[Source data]
"""

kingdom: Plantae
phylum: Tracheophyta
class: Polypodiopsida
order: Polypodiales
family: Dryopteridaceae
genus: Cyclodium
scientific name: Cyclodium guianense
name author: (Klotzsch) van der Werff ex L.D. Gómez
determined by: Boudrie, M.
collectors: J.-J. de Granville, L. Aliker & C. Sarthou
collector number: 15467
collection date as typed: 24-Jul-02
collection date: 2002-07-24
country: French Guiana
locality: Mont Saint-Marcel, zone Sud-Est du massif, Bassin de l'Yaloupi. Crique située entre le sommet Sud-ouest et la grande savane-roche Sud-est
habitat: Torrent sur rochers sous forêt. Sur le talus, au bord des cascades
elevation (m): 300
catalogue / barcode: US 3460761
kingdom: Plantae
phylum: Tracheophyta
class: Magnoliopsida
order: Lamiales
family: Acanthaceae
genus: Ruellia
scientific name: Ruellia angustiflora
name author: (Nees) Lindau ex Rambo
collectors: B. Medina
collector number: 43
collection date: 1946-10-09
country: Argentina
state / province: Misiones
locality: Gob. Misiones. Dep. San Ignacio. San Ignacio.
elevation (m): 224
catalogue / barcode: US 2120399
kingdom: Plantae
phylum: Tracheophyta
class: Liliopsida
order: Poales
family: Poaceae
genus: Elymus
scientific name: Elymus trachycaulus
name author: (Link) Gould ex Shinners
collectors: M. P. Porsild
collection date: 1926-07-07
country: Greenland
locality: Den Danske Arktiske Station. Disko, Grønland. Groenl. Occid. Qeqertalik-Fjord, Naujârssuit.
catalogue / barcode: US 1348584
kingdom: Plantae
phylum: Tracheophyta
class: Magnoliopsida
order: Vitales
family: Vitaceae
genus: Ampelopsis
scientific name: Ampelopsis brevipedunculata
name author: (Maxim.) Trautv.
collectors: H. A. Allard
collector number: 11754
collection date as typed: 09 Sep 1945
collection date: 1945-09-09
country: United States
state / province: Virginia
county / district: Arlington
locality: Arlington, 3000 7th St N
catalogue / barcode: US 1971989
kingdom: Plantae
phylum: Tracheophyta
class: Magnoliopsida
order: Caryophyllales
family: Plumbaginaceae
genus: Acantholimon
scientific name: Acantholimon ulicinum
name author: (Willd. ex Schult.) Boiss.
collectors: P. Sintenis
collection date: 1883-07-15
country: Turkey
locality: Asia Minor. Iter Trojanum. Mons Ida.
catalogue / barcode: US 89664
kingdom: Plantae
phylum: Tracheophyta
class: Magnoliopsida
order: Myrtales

"""

_Task objective_:
Reproduce all of the rows above word for word, without changing anything.

_Solved exercise_:
kingdom: Plantae
phylum: Tracheophyta
class: Polypodiopsida
order: Polypodiales
family: Dryopteridaceae
genus: Cyclodium
scientific name: Cyclodium guianense
name author: (Klotzsch) van der Werff ex L.D. Gómez
determined by: Boudrie, M.
collectors: J.-J. de Granville, L. Aliker & C. Sarthou
collector number: 15467
collection date as typed: 24-Jul-02
collection date: 2002-07-24
country: French Guiana
locality: Mont Saint-Marcel, zone Sud-Est du massif, Bassin de l'Yaloupi. Crique située entre le sommet Sud-ouest et la grande savane-roche Sud-est
habitat: Torrent sur rochers sous forêt. Sur le talus, au bord des cascades
elevation (m): 300
catalogue / barcode: US 3460761
kingdom: Plantae
phylum: Tracheophyta
class: Magnoliopsida
order: Lamiales
family: Acanthaceae
genus: Ruellia
scientific name: Ruellia angustiflora
name author: (Nees) Lindau ex Rambo
collectors: B. Medina
collector number: 43
collection date: 1946-10-09
country: Argentina
state / province: Misiones
locality: Gob. Misiones. Dep. San Ignacio. San Ignacio.
elevation (m): 224
catalogue / barcode: US 2120399
kingdom: Plantae
phylum: Tracheophyta
class: Liliopsida
order: Poales
family: Poaceae
genus: Elymus
scientific name: Elymus trachycaulus
name author: (Link) Gould ex Shinners
collectors: M. P. Porsild
collection date: 1926-07-07
country: Greenland
locality: Den Danske Arktiske Station. Disko, Grønland. Groenl. Occid. Qeqertalik-Fjord, Naujârssuit.
catalogue / barcode: US 1348584
kingdom: Plantae
phylum: Tracheophyta
class: Magnoliopsida
order: Vitales
family: Vitaceae
genus: Ampelopsis
scientific name: Ampelopsis brevipedunculata
name author: (Maxim.) Trautv.
collectors: H. A. Allard
collector number: 11754
collection date as typed: 09 Sep 1945
collection date: 1945-09-09
country: United States
state / province: Virginia
county / district: Arlington
locality: Arlington, 3000 7th St N
catalogue / barcode: US 1971989
kingdom: Plantae
phylum: Tracheophyta
class: Magnoliopsida
order: Caryophyllales
family: Plumbaginaceae
genus: Acantholimon
scientific name: Acantholimon ulicinum
name author: (Willd. ex Schult.) Boiss.
collectors: P. Sintenis
collection date: 1883-07-15
country: Turkey
locality: Asia Minor. Iter Trojanum. Mons Ida.
catalogue / barcode: US 89664
kingdom: Plantae
phylum: Tracheophyta
class: Magnoliopsida
order: Myrtales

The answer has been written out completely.